This month, for the first time, Cartier will open the doors to its private wine cellar – a 2,000-strong cache of French vintages, ranging from a 1916 Sauternes to rare Domaine de la Romanée-Conti and Chambertin Clos de Bèze – as part of an auction benefiting the Cartier Philanthropy foundation. On Wednesday March 20, select bottles from the collection will be up for grabs as part of the Sotheby’s Finest & Rarest Wines auction, taking place at its New Bond Street headquarters in London.
The Cartier collection was started decades ago by the maison’s former chairman Alain Dominique Perrin. However, the jeweller-watchmaker’s connection with the world of fine wines goes back to its beginnings. Early on it acquired the iconic Château d’Yquem 1847 (setting a record at the time for the highest price paid for one tonneau), which happens to be the same year that the maison was founded. Later in its history, Cartier created a tastevin bordelais in solid silver and tricolour gold, engraved with the city of Bordeaux’s coat of arms, which was presented by the French prime minister and mayor of Bordeaux Jacques Chaban-Delmas to Queen Elizabeth II in 1992.
The 250 Cartier auction lots range from remarkable Bordeaux vintages, such as Latour 1916 (£1,500-£2,000 for three bottles; £1,300-£1,600 for four bottles) and 1929 (£3,000-£4,000 for two bottles) and 1916 Château d’Yquem Sauternes (£5,000-£6,000 for five bottles), to, among the Burgundies, La Tâche 2006 Domaine de la Romanée-Conti (£19,000-£24,000 for nine bottles).

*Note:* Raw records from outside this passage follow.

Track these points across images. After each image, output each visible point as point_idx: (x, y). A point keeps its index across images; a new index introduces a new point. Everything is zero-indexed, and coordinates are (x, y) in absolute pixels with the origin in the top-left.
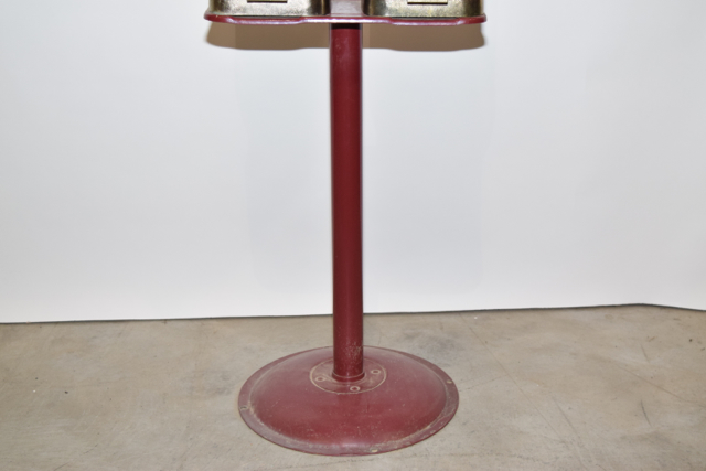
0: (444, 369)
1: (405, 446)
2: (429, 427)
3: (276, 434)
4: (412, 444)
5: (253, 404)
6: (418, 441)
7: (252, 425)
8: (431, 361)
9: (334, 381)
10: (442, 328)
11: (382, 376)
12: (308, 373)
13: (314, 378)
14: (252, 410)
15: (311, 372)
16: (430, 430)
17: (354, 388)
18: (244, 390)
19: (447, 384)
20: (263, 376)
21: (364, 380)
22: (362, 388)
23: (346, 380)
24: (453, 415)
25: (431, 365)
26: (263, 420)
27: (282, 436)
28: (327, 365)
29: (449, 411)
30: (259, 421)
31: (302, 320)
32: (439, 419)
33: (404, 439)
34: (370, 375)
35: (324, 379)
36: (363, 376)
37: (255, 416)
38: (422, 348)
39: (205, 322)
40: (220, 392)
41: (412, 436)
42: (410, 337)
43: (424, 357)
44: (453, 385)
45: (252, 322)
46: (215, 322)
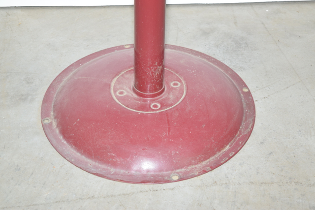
0: (239, 73)
1: (205, 172)
2: (228, 147)
3: (79, 154)
4: (212, 168)
5: (55, 118)
6: (217, 164)
7: (54, 142)
8: (227, 63)
9: (135, 96)
10: (235, 23)
11: (181, 90)
12: (110, 85)
13: (115, 92)
14: (55, 124)
15: (113, 84)
16: (230, 151)
17: (155, 106)
18: (46, 99)
19: (244, 93)
20: (65, 79)
21: (164, 96)
22: (163, 106)
23: (147, 96)
24: (251, 131)
25: (227, 69)
26: (65, 137)
27: (83, 158)
28: (127, 76)
29: (246, 128)
30: (61, 137)
31: (103, 10)
32: (238, 137)
33: (204, 163)
34: (171, 89)
35: (125, 94)
36: (163, 91)
37: (57, 131)
38: (217, 47)
39: (10, 12)
40: (23, 98)
41: (212, 159)
42: (206, 33)
43: (220, 58)
44: (249, 93)
45: (55, 12)
46: (19, 12)
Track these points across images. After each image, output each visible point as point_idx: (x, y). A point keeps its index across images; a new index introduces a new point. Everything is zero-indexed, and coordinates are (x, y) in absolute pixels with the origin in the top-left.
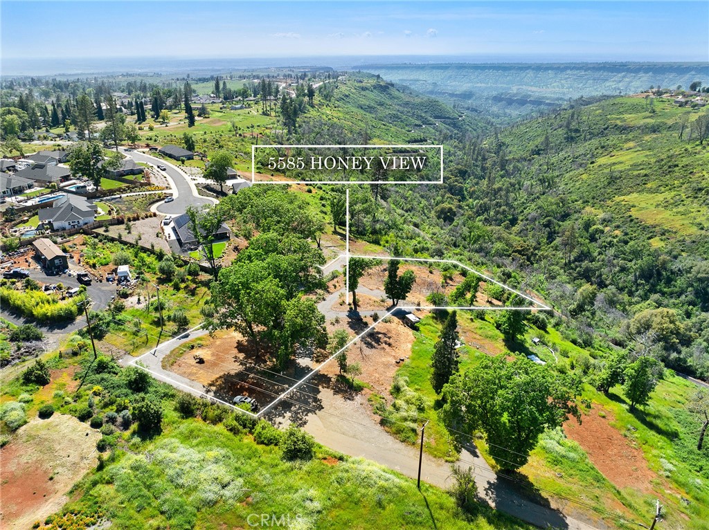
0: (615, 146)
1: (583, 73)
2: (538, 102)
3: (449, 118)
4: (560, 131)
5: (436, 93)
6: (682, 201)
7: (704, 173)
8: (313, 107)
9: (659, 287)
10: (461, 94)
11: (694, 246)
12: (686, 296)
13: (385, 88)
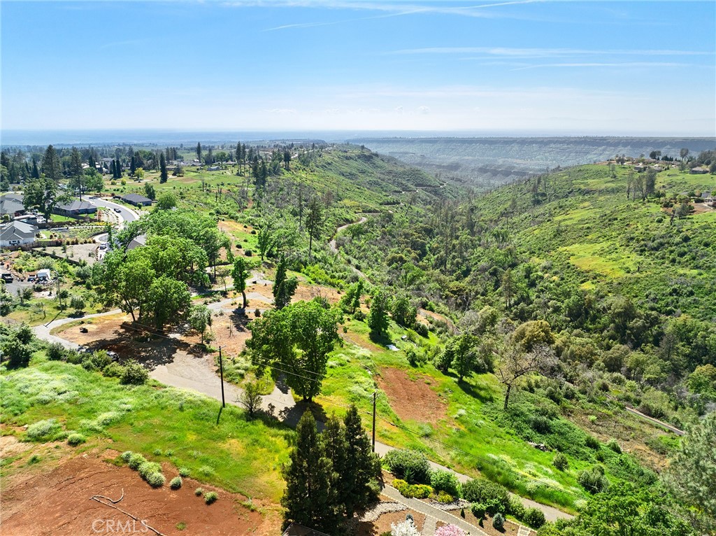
0: (571, 206)
1: (566, 146)
2: (522, 173)
3: (430, 186)
4: (528, 195)
5: (424, 165)
6: (616, 249)
7: (639, 225)
8: (288, 170)
9: (585, 325)
10: (448, 166)
11: (620, 287)
12: (608, 331)
13: (369, 158)
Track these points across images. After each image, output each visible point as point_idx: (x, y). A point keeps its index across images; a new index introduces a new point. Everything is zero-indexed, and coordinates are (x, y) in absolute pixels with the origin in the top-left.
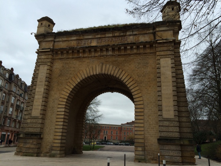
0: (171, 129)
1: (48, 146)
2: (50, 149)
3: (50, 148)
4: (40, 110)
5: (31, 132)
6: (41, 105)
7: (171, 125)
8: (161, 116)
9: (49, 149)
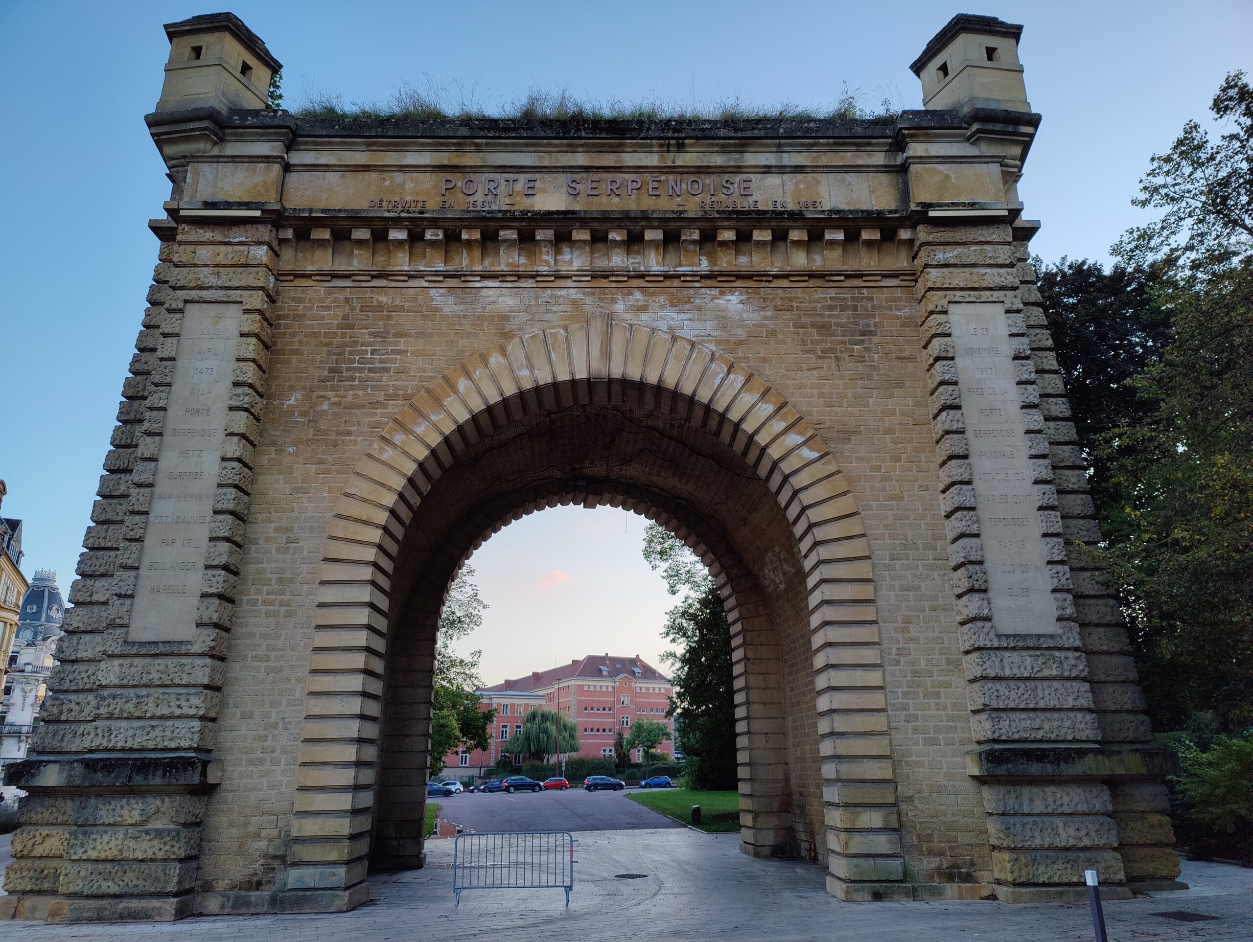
0: (1048, 695)
1: (257, 836)
2: (275, 857)
3: (271, 851)
4: (195, 601)
5: (131, 750)
6: (201, 564)
7: (1046, 673)
8: (988, 624)
9: (266, 856)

Each bottle will bear a certification of provenance.
All proceeds from the sale – Sotheby’s estimates the total could reach around £250,000 – will be donated to the Cartier Philanthropy foundation, which since 2012 has been supporting international NGOs, social entrepreneurs and United Nations agencies to improve the livelihoods of the most vulnerable, particularly women and children in the world’s least developed regions.